A filosofia de educação musical de Schafer identifica-se também com a proposta de outros pedagogos. Menciona literalmente os nomes de Peter Maxwell Davies, John Paynter e George Self na Inglaterra, além dos envolvidos no Projeto Manhattanville nos Estados Unidos, os quais têm uma característica em comum: "experimentaram colocar o fazer musical criativo no centro dos currículos." (ibid., p. 278)
Há um momento do ensaio que parece que Schafer se trai, como se negasse a sua proposta de mudança no ensino musical, deixasse de lado sua experiência na escola pública e ficasse contaminado pelo preconceito, quando constata na América o surgimento de uma "tendência desanimadora" (sic) face à impossibilidade de atingir padrões ilimitados no paradigma da virtuosidade. "A introdução da música pop nas aulas é um exemplo desse relaxamento; não porque a música pop seja necessariamente ruim, mas porque é um fenômeno social em vez de musical e, desse modo, impróprio como o estudo abstrato que a música deve ser, caso se pretenda que seja considerada arte e ciência, por seus próprios méritos." (ibid., p. 280) Em nota de rodapé reconhece ser esse um assunto controvertido, mas em seguida emite um novo preconceito: "... qualidade musical, sociologia e negócios de dinheiro não se beneficiam quando se misturam - o que vale dizer que é impossível analisar uma canção pop antes dela completar dez anos de idade."
Parece que estamos a ler Theodor W. Adorno.

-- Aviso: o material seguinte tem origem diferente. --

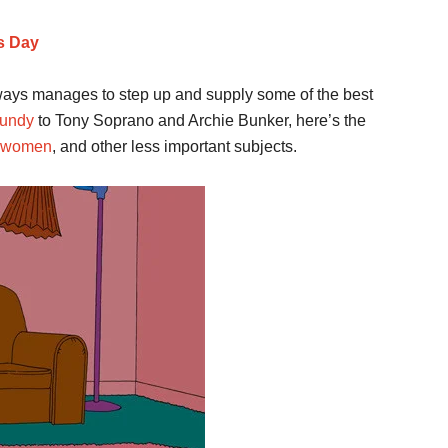
s Day
lways manages to step up and supply some of the best
Bundy
to Tony Soprano and Archie Bunker, here’s the
women
, and other less important subjects.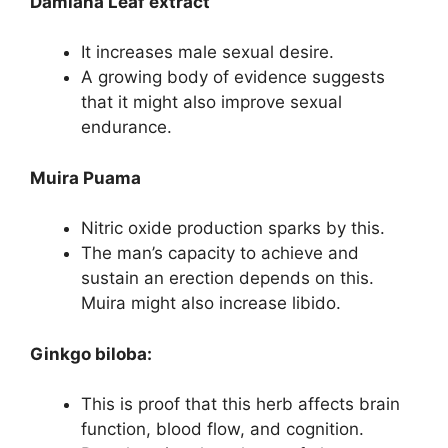
Damiana Leaf extract
It increases male sexual desire.
A growing body of evidence suggests
that it might also improve sexual
endurance.
Muira Puama
Nitric oxide production sparks by this.
The man’s capacity to achieve and
sustain an erection depends on this.
Muira might also increase libido.
Ginkgo biloba:
This is proof that this herb affects brain
function, blood flow, and cognition.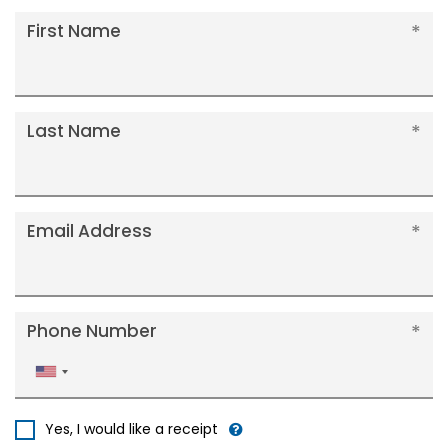
First Name
Last Name
Email Address
Phone Number
United
States
+1
Yes, I would like a receipt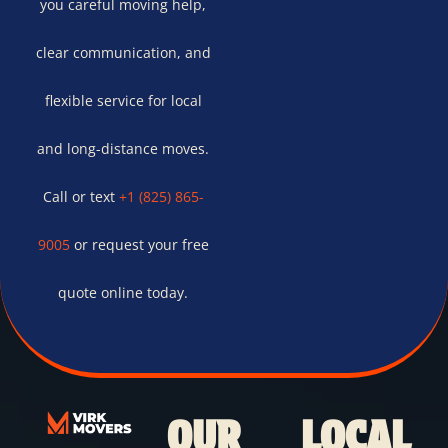
you careful moving help,
clear communication, and
flexible service for local
and long-distance moves.
Call or text
+1 (825) 865-
9005
or request your free
quote online today.
OUR
LOCAL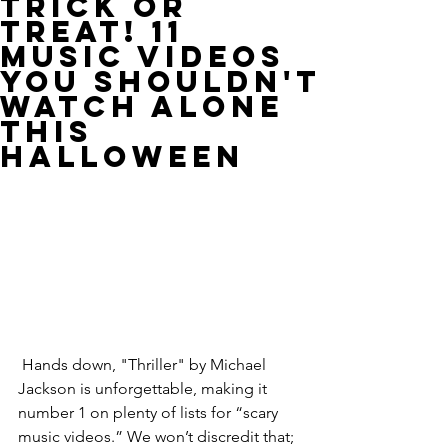
Trick or
Treat! 11
Music Videos
You Shouldn't
Watch Alone
This
Halloween
 Hands down, "Thriller" by Michael 
Jackson is unforgettable, making it 
number 1 on plenty of lists for “scary 
music videos.” We won’t discredit that; 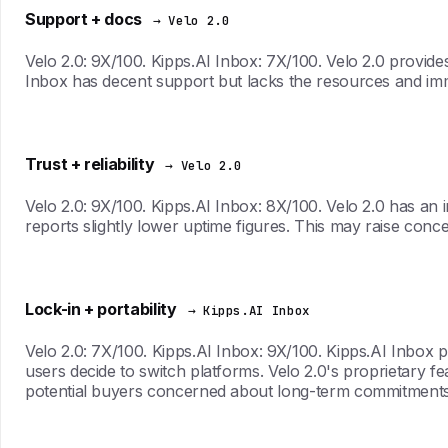
Support + docs
→ Velo 2.0
Velo 2.0: 9X/100. Kipps.AI Inbox: 7X/100. Velo 2.0 provid
Inbox has decent support but lacks the resources and imm
Trust + reliability
→ Velo 2.0
Velo 2.0: 9X/100. Kipps.AI Inbox: 8X/100. Velo 2.0 has an i
reports slightly lower uptime figures. This may raise con
Lock-in + portability
→ Kipps.AI Inbox
Velo 2.0: 7X/100. Kipps.AI Inbox: 9X/100. Kipps.AI Inbox p
users decide to switch platforms. Velo 2.0's proprietary f
potential buyers concerned about long-term commitments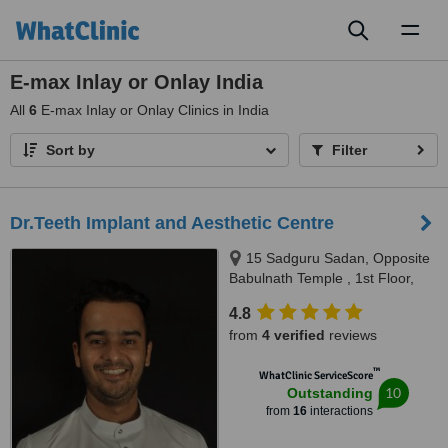
Toggl
naviga
E-max Inlay or Onlay India
All
6
E-max Inlay or Onlay Clinics in India
Sort by
Filter
Dr.Teeth Implant and Aesthetic Centre
15 Sadguru Sadan, Opposite
Babulnath Temple , 1st Floor,
Above Soam restaurant,
4.8
Babulnath , Charni Road west,
from
4 verified
reviews
Mumbai, 400006
™
WhatClinic ServiceScore
10
Outstanding
from
16
interactions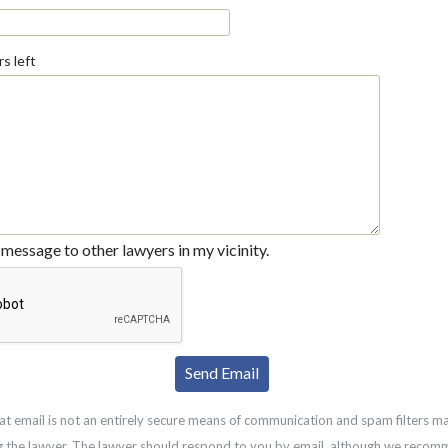
s left
message to other lawyers in my vicinity.
at email is not an entirely secure means of communication and spam filters m
g the lawyer. The lawyer should respond to you by email, although we recom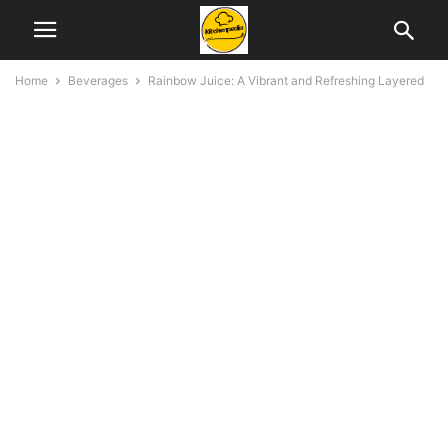
Home
Beverages
Rainbow Juice: A Vibrant and Refreshing Layered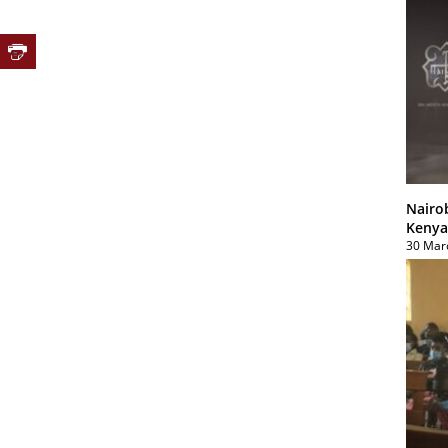
Nairo
Kenya
30 Mar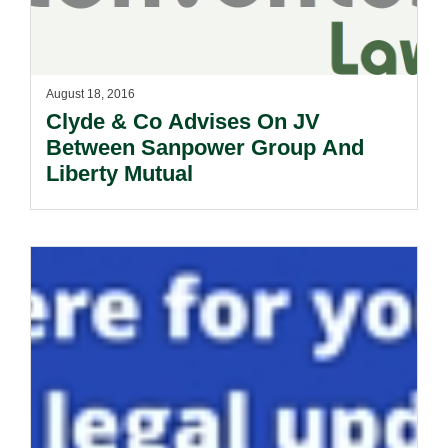
August 18, 2016
Clyde & Co Advises On JV
Between Sanpower Group And
Liberty Mutual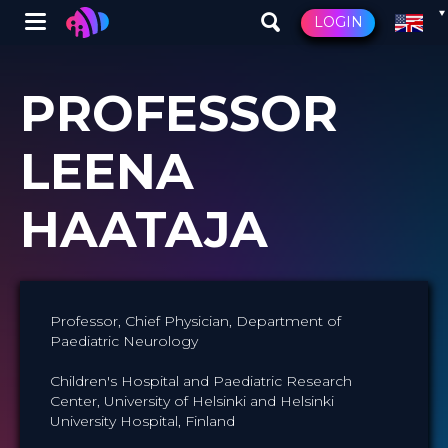
Winglet
LOGIN
Skip
to
PROFESSOR
main
content
LEENA
HAATAJA
Professor, Chief Physician, Department of
Paediatric Neurology
Children's Hospital and Paediatric Research
Center, University of Helsinki and Helsinki
University Hospital, Finland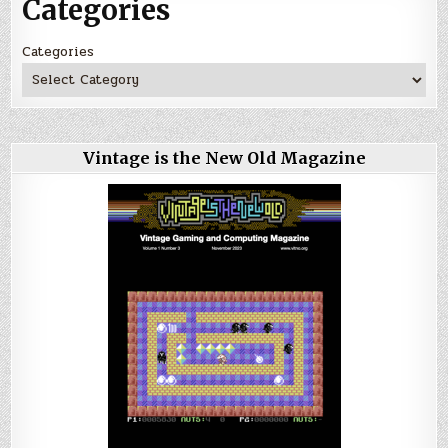
Categories
Categories
Vintage is the New Old Magazine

A meu ver, separar música dos aspectos sociais é separá-la do homem propriamente dito; dizer que não há benefícios quanto aos aspectos financeiros ou "negócios de dinheiro" é descartar um aspecto crucial da sociedade atual capitalista; e, por fim, produção musical em massa não quer dizer necessariamente má qualidade musical.
Cabe ainda um outro tipo de questionamento: seriam essas propostas de Schafer aplicáveis à sociedade brasileira? Como ele mesmo diz que o professor deve fazer-se aprendiz, o professor de música brasileiro teria que aprender, no contato com seus jovens alunos, novas filosofias de ensino musical que se aplicassem à realidade social brasileira, visando despertar neles a criatividade, a descoberta de nosso modo musical de ser, a valorização da cultura nacional, entre outras coisas.